==== ESTRATTO DEL TESTO
Tremonti, Padoa-Schioppa e la continuità che non vedo

di Enrico Micheli

Questo articolo è stato pubblicato il 07 settembre 2010 alle ore 08:05.
L'ultima modifica è del 07 settembre 2010 alle ore 09:11.

   
Caro direttore,
ho visto che l'ultima intervista al suo giornale di Padoa-Schioppa, con cui afferma esservi una continuità tra la sua politica di ministro del Tesoro e quella dell'attuale ministro Tremonti ha suscitato alcuni interessanti commenti.
Se lei consente vorrei aggiungere il mio, che è, lo dico subito, in controtendenza rispetto ad alcune opinioni espresse dall'ex ministro del governo Prodi, di cui anch'io facevo parte nelle vicinanze del presidente del Consiglio di allora.
Premetto che ritengo Padoa-Schioppa un uomo intelligente e di vasta cultura a cui è andata e va la mia stima. Forse, dico forse, il suo problema è stato quello di aver affrontato una delicatissima vicenda politica (il cui sviluppo degenerativo abbiamo ahimè verificato in questi due anni) senza non dico entrare nella politica, sia pur mediocre qual è, ma senza quantomeno "annusarla", preferendo la referenzialità, peraltro giusta, con i grandi organismi finanziari internazionali, forse un po' meno con la Banca d'Italia.
========
Puoi trascrivere parola per parola l'intera lettera qui sopra su Tremonti e Padoa-Schioppa?
==== DATI REGISTRATI
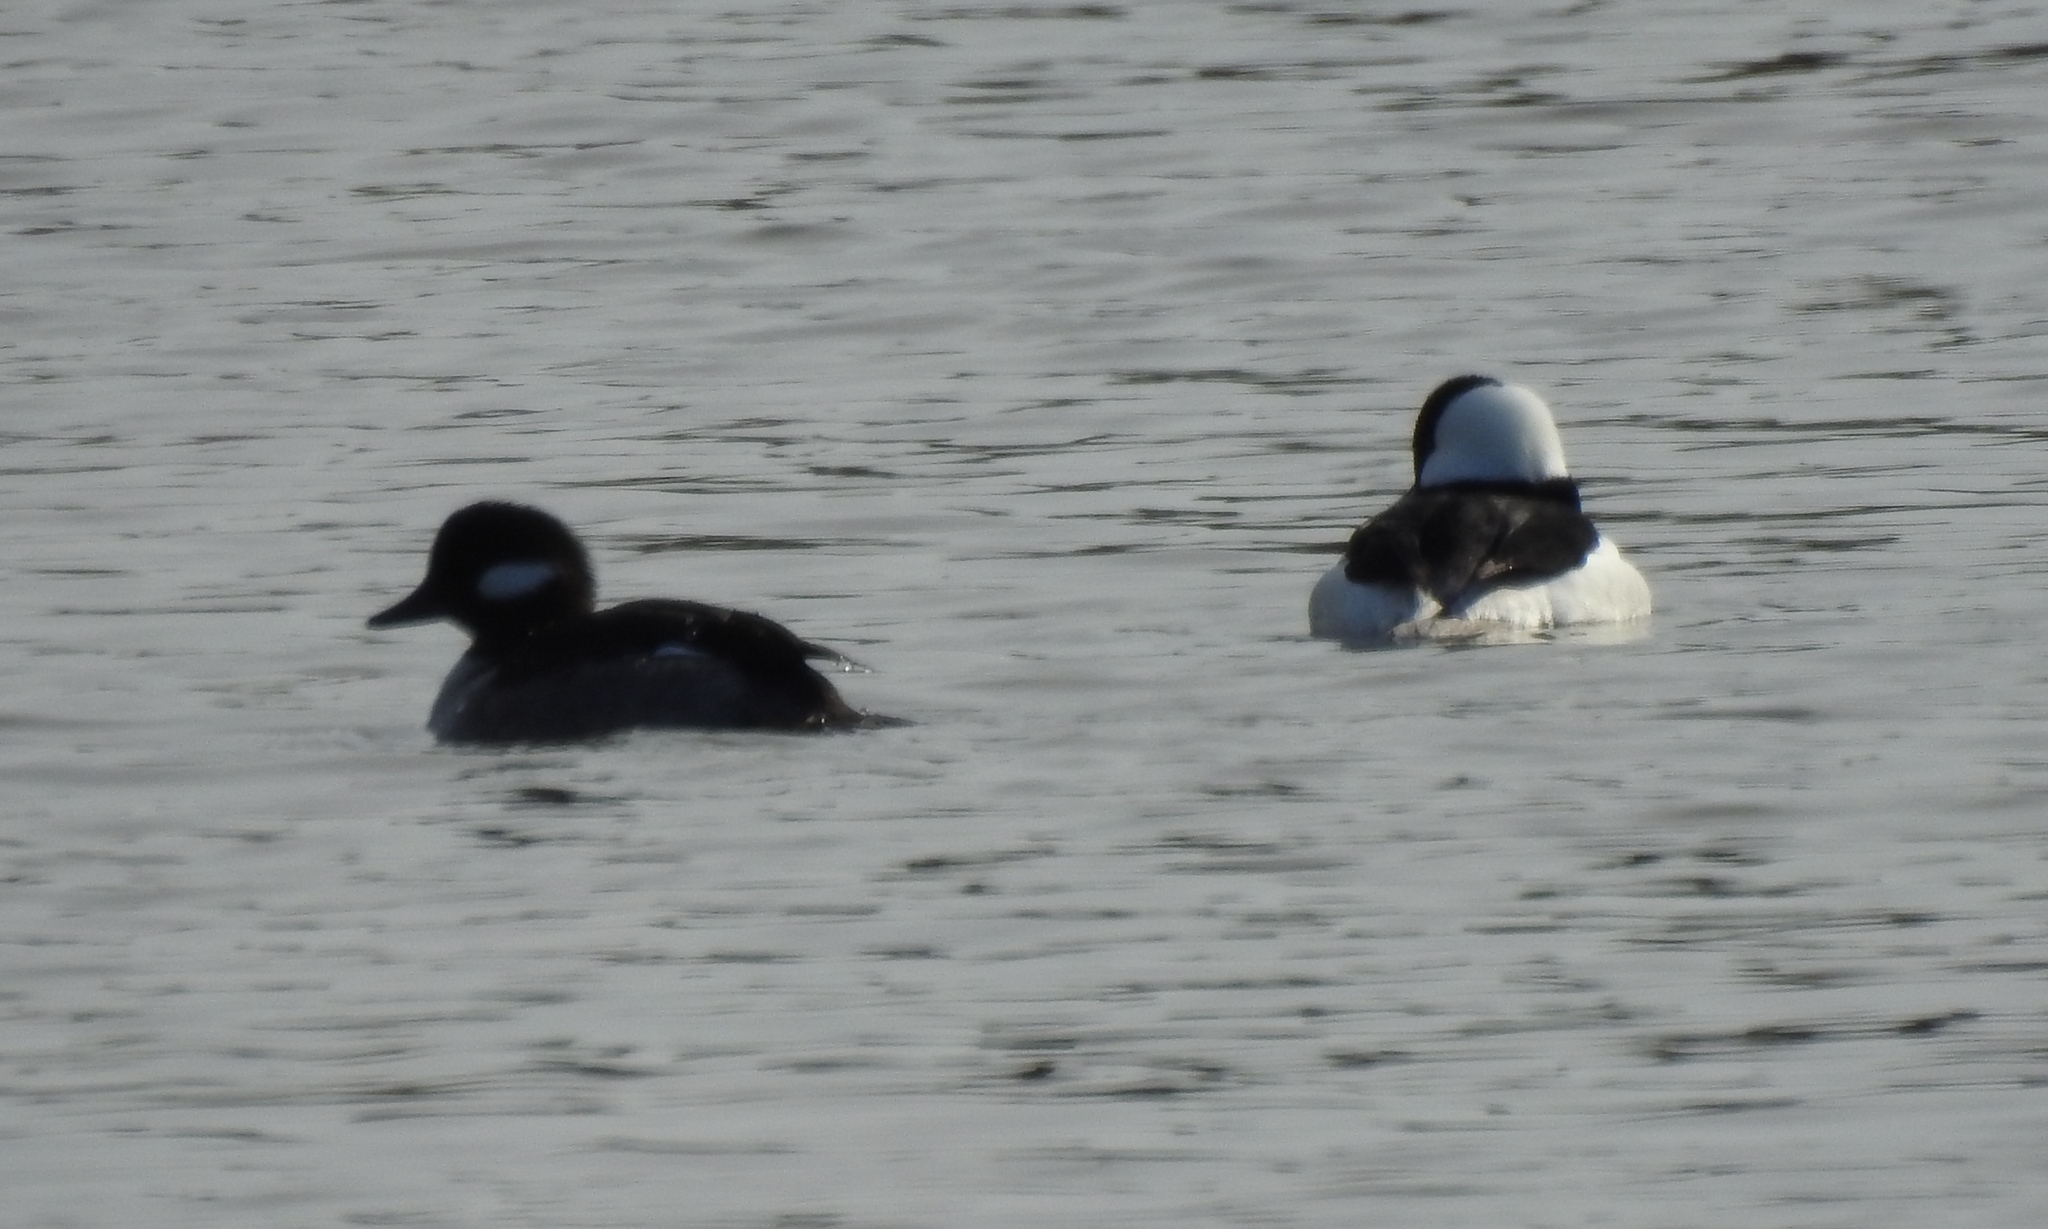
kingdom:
========
- _RISPOSTA COMPLETA_
Tremonti, Padoa-Schioppa e la continuità che non vedo

di Enrico Micheli

Questo articolo è stato pubblicato il 07 settembre 2010 alle ore 08:05.
L'ultima modifica è del 07 settembre 2010 alle ore 09:11.

   
Caro direttore,
ho visto che l'ultima intervista al suo giornale di Padoa-Schioppa, con cui afferma esservi una continuità tra la sua politica di ministro del Tesoro e quella dell'attuale ministro Tremonti ha suscitato alcuni interessanti commenti.
Se lei consente vorrei aggiungere il mio, che è, lo dico subito, in controtendenza rispetto ad alcune opinioni espresse dall'ex ministro del governo Prodi, di cui anch'io facevo parte nelle vicinanze del presidente del Consiglio di allora.
Premetto che ritengo Padoa-Schioppa un uomo intelligente e di vasta cultura a cui è andata e va la mia stima. Forse, dico forse, il suo problema è stato quello di aver affrontato una delicatissima vicenda politica (il cui sviluppo degenerativo abbiamo ahimè verificato in questi due anni) senza non dico entrare nella politica, sia pur mediocre qual è, ma senza quantomeno "annusarla", preferendo la referenzialità, peraltro giusta, con i grandi organismi finanziari internazionali, forse un po' meno con la Banca d'Italia.